Robot State Space
1. **State space equations and variables for robot models:**
a) **Unicycle model:**
- State variables: $x$, $y$, $\theta$ (position and orientation)
- Control variables: $v$ (linear velocity), $\omega$ (angular velocity)
- Equations:
$$\dot{x} = v \cos(\theta)$$
$$\dot{y} = v \sin(\theta)$$
$$\dot{\theta} = \omega$$
b) **Differential drive robot:**
- State variables: $x$, $y$, $\theta$
- Control variables: $\omega_l$, $\omega_r$ (left and right wheel angular velocities)
- Parameters: $r$ (wheel radius), $L$ (distance between wheels)
- Equations:
$$v = \frac{r}{2}(\omega_l + \omega_r)$$
$$\omega = \frac{r}{L}(\omega_r - \omega_l)$$
$$\dot{x} = v \cos(\theta)$$
$$\dot{y} = v \sin(\theta)$$
$$\dot{\theta} = \omega$$
c) **Simplified car model:**
- State variables: $x$, $y$, $\theta$
- Control variables: $v$ (velocity), $\phi$ (steering angle)
- Parameter: $L$ (wheelbase length)
- Equations:
$$\dot{x} = v \cos(\theta)$$
$$\dot{y} = v \sin(\theta)$$
$$\dot{\theta} = \frac{v}{L} \tan(\phi)$$
2. **Meaning of state and control variables:**
- State variables represent the robot's current position and orientation in 2D space.
- Control variables are inputs that influence the robot's motion, such as velocities or steering angles.
3. **Differences in dynamics:**
- Unicycle model uses linear and angular velocity directly.
- Differential drive uses wheel velocities to compute linear and angular velocities.
- Simplified car model includes steering angle affecting angular velocity, modeling car-like constraints.
4. **Simulation of unicycle model using Euler's method:**
- Given $\Delta t = 0.1$, $t \in [0,10]$, initial states $x(0)=0$, $y(0)=0$, $\theta(0)=1$.
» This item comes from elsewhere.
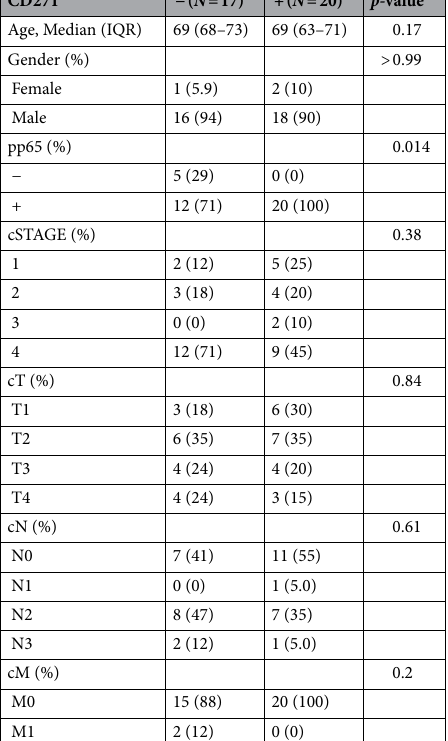
Table 2. Characteristics of patients with gastric cancer. 1 Wilcoxon rank sum exact test; Fisher’s exact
- Control inputs $v=1$ always.
- Angular velocity $\omega(t)$ piecewise defined:
$$\omega(t) = \begin{cases} 3 & 0.5 \leq t \leq 1.5 \\ -3 & 2 \leq t \leq 3 \\ -3 & 4 \leq t \leq 5 \\ 3 & 6 \leq t \leq 7 \\ -3 & 8 \leq t \leq 9 \\ 0 & \text{otherwise} \end{cases}$$
- Euler update equations:
$$x_{k+1} = x_k + \Delta t \cdot v \cos(\theta_k)$$
$$y_{k+1} = y_k + \Delta t \cdot v \sin(\theta_k)$$
$$\theta_{k+1} = \theta_k + \Delta t \cdot \omega(t_k)$$
5. **Simulation of differential drive robot:**
- Parameters: $r=0.1$, $L=1$, initial states $x(0)=0$, $y(0)=0$, $\theta(0)=1$.
- Control inputs $\omega_l(t)$ and $\omega_r(t)$ piecewise defined:
$$\omega_l(t) = \begin{cases} 12 & 4 \leq t \leq 6 \\ 12 & 6 \leq t \leq 8 \\ 1 & \text{otherwise} \end{cases}$$
$$\omega_r(t) = \begin{cases} 12 & 0.5 \leq t \leq 1.5 \\ 12 & 2 \leq t \leq 4 \\ 1 & \text{otherwise} \end{cases}$$
- Compute linear and angular velocities:
$$v = \frac{r}{2}(\omega_l + \omega_r)$$
$$\omega = \frac{r}{L}(\omega_r - \omega_l)$$
- Euler update equations same as unicycle model.
6. **Plotting:**
- For both models, plot $x$ vs $y$, $x$ vs $t$, $y$ vs $t$, and $\theta$ vs $t$.
- Plotting $x$ vs $y$ over time creates a 2D trajectory movie.
7. **Code and plots:**
- Due to format, code and plots are not included here but can be implemented in Python or MATLAB using the above equations and Euler integration.
**Final note:**
- This completes the requested derivations, explanations, and simulation setup for the robot models.